▶ [DOCUMENT SECTION]:

+++

Comparative and International Corporate Governance

Course summary

The course focuses on the theory, law and practice of the governance of corporations across different jurisdictions. Corporate governance regulates the relationships between various corporate constituencies (directors, officers, majority and minority shareholders, employees, creditors) with a view to establishing an adequate system of controls that prevents any single corporate constituency from acquiring overriding power or influence. Because legal systems rank social priorities differently, several models of corporate governance have emerged worldwide. Corporate governance has become a key topic for legislators, practitioners, and academics in all modern industrial states. It has been increasingly recognised as an important element of sustainable development. Consequently, comparative knowledge and understanding of corporate governance are essential tools for business lawyers and policy makers, especially after the recent financial crisis which highlighted some shortcomings of the corporate governance systems.


  1. Fundamental Concepts of Corporate Governance
  2. WThe Legal Foundations of Corporate Governance
  3. Politics and Culture as Drivers of Corporate Governance
  4. Corporate Governance Codes: Origins, Perspectives, Enforcement 
  5. Directors, Board Structure and Board Effectiveness
  6. The Role of Gatekeepers in Corporate Governance 
  7. Transparency, Corporate Reporting and Risk Management
  8. Shareholder Activism and Corporate Governance
  9. Corporate Social Responsibility 
  10. Globalisation and Corporate Governance

Learning outcomes

By the end of the course students should be able to:

  • Understand the meaning and relevance of the main concepts and theories of corporate governance;
  • Demonstrate a comprehensive and critical understanding of the role and responsibilities of directors, shareholders and other corporate stakeholders;
  • Analyse the effects of corporate scandals and crises on corporate governance principles;
  • Demonstrate key research, writing and communication skills.


One essay of up to 4,000 words (60%); one individual assignment (20%); contribution to weekly online discussions throughout the semester (20%).

Terms and conditions

Please note the University reserves the right to make variations to the contents of programmes, including the range of courses offered, and the available choice of courses in any given year may change.

+++

▶ [ENTRIES SUPPLIED]:

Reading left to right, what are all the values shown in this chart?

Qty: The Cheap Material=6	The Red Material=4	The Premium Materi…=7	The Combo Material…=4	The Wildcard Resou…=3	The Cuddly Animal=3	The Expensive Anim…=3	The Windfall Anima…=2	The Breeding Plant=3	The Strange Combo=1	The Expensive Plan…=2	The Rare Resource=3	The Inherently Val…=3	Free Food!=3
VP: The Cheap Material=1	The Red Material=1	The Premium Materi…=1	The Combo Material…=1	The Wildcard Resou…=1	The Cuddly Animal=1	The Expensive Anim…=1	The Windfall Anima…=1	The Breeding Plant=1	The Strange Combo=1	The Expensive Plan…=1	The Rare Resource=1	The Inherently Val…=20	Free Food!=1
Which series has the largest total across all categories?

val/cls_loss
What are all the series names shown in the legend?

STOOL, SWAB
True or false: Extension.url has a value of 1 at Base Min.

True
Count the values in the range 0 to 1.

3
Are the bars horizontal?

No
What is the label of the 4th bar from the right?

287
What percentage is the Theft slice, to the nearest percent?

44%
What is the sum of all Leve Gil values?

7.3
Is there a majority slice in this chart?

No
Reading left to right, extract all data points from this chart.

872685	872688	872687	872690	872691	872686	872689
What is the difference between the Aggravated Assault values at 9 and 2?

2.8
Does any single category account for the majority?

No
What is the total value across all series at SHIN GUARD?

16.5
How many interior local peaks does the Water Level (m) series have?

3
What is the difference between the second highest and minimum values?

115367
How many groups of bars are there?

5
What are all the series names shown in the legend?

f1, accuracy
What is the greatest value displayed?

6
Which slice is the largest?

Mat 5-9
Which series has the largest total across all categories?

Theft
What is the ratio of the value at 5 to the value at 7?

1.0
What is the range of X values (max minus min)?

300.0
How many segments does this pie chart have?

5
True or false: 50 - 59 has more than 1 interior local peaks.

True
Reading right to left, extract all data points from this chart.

+++

▶ [WORK INSTRUCTIONS]:
1. Restate the part of the course description starting at "Please note the" and ending at "year may change.", changing "University" to "School".
2. In the course description, what share of the assessment does the essay carry?

▶ [EXPECTED OUTPUTS]:
1.
Please note the School reserves the right to make variations to the contents of programmes, including the range of courses offered, and the available choice of courses in any given year may change.

2. 60%